Brow Beat

Samantha Bee’s Angry Segment on Orlando Showed She’s Unlike Everyone Else on Late Night

In his interview for the cover of this week’s New York magazine, Louis C.K. explains why he thinks Samantha Bee is “the next thing”:

The other guys doing that kind of format are all good, but we’ve heard it. They’re beating a drum. That’s fine, but she’s really surprising. The thing that she does is she leans forward and she fucking pounds her hands like she’s hitting a pulpit. She’s angry. This is the new thing with her: She’s not smug. All of these guys, even Jon Stewart, who’s a fucking genius, he would get upset but he always stayed cool. Guys like to be a little above it. They like to be in control. Even after ranting, they suddenly calm down and smile. But Samantha doesn’t do that. She’s really fucking mad! She’s like, Yes, I am a fucking feminist! She’s right about everything that I see her talk about. She’s by far the most interesting as far as, here’s my take on this shit that everybody else is chewing on.
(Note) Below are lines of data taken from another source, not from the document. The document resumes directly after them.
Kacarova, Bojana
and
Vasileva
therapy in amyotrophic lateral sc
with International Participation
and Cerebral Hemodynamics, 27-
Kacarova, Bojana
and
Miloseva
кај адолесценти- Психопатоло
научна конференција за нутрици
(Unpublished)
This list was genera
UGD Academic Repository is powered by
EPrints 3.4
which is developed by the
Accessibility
C.K.’s comments could hardly be better timed, because on Monday night’s Full Frontal, Bee gave what will likely become the new Exhibit A for why she stands apart from the rest of late night. “Now, after a massacre, the standard operating procedure is that you stand on stage and deliver some well-meaning words about how we will get through this together,” she said to open the show. “How love wins, how love conquers hate. And that is great, that is beautiful. But you know what? Fuck it! I am too angry for that. Love does not win, unless we start loving each other enough to fix our fucking problems.”

She then spent more than seven minutes tearing into the politicians around the country who offer “prayers” but no real actions to support even the mostly widely supported gun-control laws. I’ve sometimes worried that some of Bee’s segments amount to preaching to the choir, but she also tried to speak to these governors and House members in their own terms, by citing the biblical doctrine that faith without works is dead.

And unlike a typical “main story” from John Oliver, it didn’t end in a cathartic Muppet musical number or an ironic rain of confetti—instead it ended in a prayer that, whether you agree with it or not, was unlike any other you’ll see on TV.